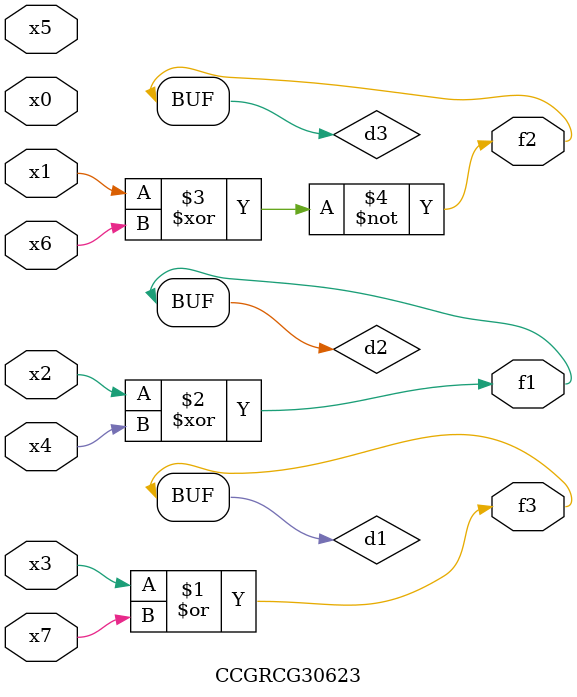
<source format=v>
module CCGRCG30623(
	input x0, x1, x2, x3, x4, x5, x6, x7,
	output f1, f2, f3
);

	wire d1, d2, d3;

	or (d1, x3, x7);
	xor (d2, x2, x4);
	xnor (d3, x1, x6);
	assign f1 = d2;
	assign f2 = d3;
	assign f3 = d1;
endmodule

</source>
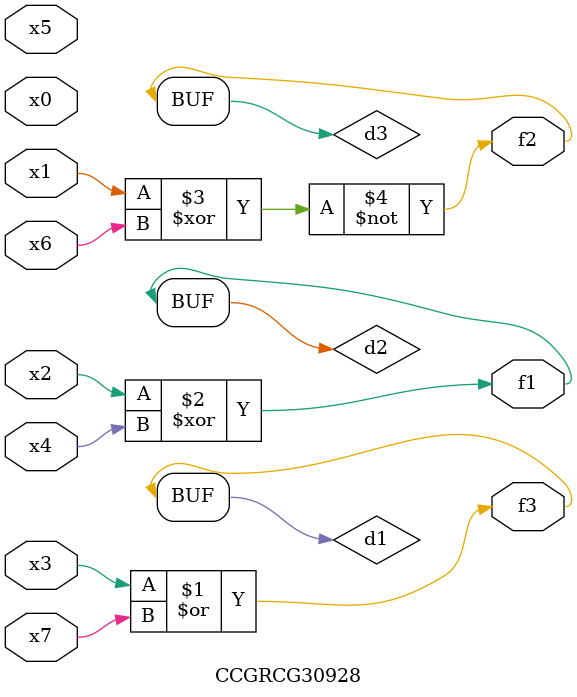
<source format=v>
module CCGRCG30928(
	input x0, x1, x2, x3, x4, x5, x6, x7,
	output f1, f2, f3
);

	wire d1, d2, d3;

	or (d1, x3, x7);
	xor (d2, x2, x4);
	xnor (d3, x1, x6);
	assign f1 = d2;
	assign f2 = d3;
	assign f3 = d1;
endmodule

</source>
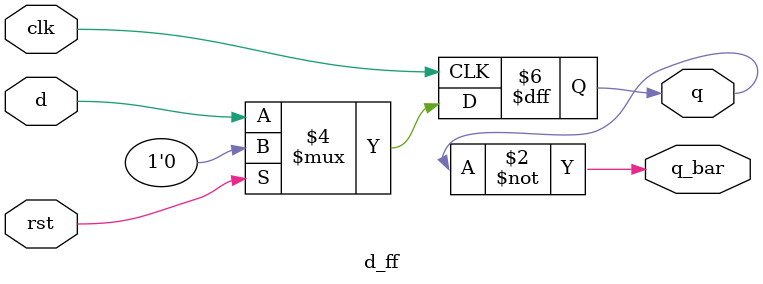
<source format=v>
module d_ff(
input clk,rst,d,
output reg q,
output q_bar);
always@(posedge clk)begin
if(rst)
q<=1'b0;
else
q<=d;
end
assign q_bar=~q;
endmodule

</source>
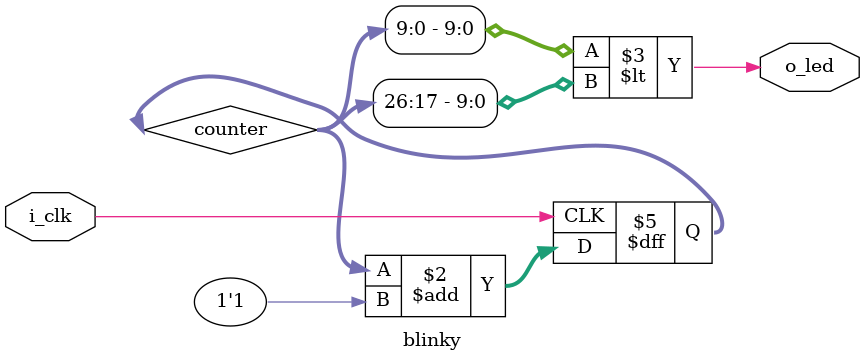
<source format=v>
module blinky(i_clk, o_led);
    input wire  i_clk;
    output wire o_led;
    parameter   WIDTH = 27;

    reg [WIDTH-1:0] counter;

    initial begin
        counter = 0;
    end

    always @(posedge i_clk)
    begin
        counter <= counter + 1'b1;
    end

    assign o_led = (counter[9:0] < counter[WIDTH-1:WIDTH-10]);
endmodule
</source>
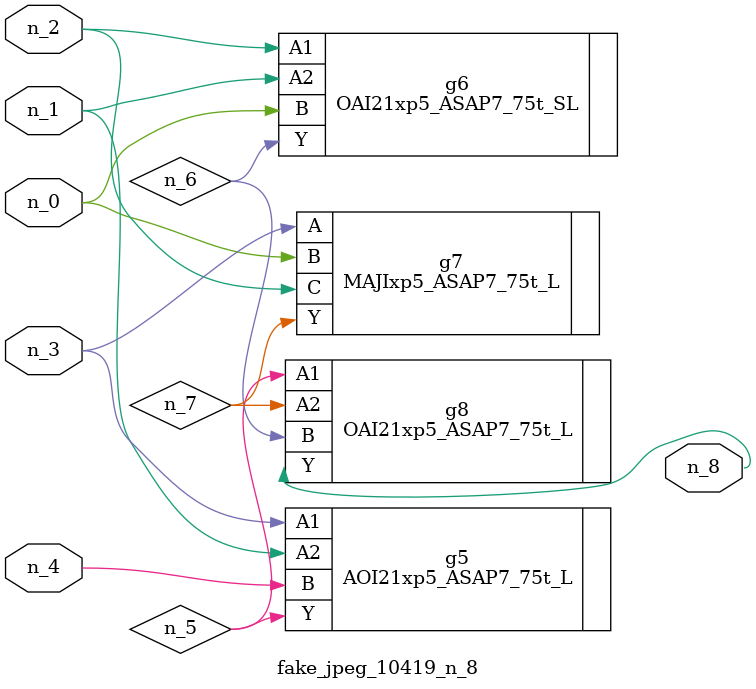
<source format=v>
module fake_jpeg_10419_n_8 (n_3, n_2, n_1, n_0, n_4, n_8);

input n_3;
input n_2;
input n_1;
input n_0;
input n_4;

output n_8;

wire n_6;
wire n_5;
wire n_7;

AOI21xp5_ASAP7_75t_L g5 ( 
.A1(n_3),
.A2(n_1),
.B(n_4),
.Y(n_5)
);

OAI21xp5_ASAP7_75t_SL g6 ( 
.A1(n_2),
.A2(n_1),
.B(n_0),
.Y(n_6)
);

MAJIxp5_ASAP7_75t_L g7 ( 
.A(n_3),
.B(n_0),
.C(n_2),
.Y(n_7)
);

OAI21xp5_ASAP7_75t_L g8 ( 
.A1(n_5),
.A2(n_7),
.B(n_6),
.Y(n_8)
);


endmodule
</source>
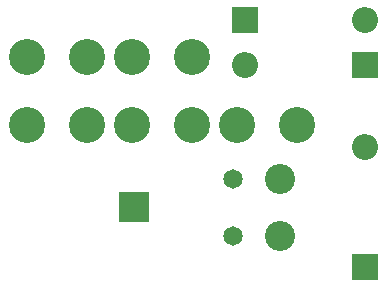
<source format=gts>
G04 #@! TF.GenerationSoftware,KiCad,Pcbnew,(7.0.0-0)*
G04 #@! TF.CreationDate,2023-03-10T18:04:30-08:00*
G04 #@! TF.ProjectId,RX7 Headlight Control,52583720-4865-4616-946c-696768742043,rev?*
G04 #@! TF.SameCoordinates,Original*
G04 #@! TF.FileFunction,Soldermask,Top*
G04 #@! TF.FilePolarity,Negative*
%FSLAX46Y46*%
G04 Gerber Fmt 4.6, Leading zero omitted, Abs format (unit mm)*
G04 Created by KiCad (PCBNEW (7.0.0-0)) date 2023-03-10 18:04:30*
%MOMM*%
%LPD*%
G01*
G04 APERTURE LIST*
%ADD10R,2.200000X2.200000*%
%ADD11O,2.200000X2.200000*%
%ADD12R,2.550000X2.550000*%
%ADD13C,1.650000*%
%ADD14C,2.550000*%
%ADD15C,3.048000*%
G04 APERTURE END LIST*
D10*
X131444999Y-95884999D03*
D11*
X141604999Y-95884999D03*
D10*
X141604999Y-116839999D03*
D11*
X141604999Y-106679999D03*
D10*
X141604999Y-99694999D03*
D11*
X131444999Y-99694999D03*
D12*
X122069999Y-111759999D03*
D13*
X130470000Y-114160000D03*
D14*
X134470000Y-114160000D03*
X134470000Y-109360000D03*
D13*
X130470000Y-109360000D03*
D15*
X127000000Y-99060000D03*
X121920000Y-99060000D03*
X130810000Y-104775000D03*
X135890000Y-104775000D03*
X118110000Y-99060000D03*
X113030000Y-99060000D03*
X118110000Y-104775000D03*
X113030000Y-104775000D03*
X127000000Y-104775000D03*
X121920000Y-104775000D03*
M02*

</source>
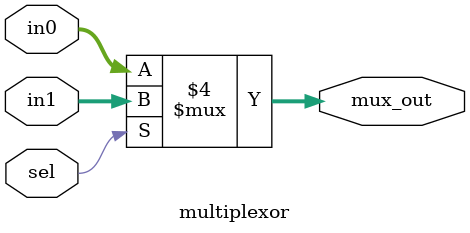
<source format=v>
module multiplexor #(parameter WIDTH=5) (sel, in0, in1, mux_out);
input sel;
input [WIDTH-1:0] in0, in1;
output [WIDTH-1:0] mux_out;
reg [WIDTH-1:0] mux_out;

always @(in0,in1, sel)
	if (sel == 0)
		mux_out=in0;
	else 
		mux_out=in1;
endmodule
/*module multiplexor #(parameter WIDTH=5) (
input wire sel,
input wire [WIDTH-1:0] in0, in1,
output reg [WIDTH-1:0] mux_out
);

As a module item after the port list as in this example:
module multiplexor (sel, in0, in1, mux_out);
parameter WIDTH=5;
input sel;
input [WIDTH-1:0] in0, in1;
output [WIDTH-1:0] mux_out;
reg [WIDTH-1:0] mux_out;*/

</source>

Task directions: Count every line of the material that holds "begin". Reply with the number alone.

Answer area: 3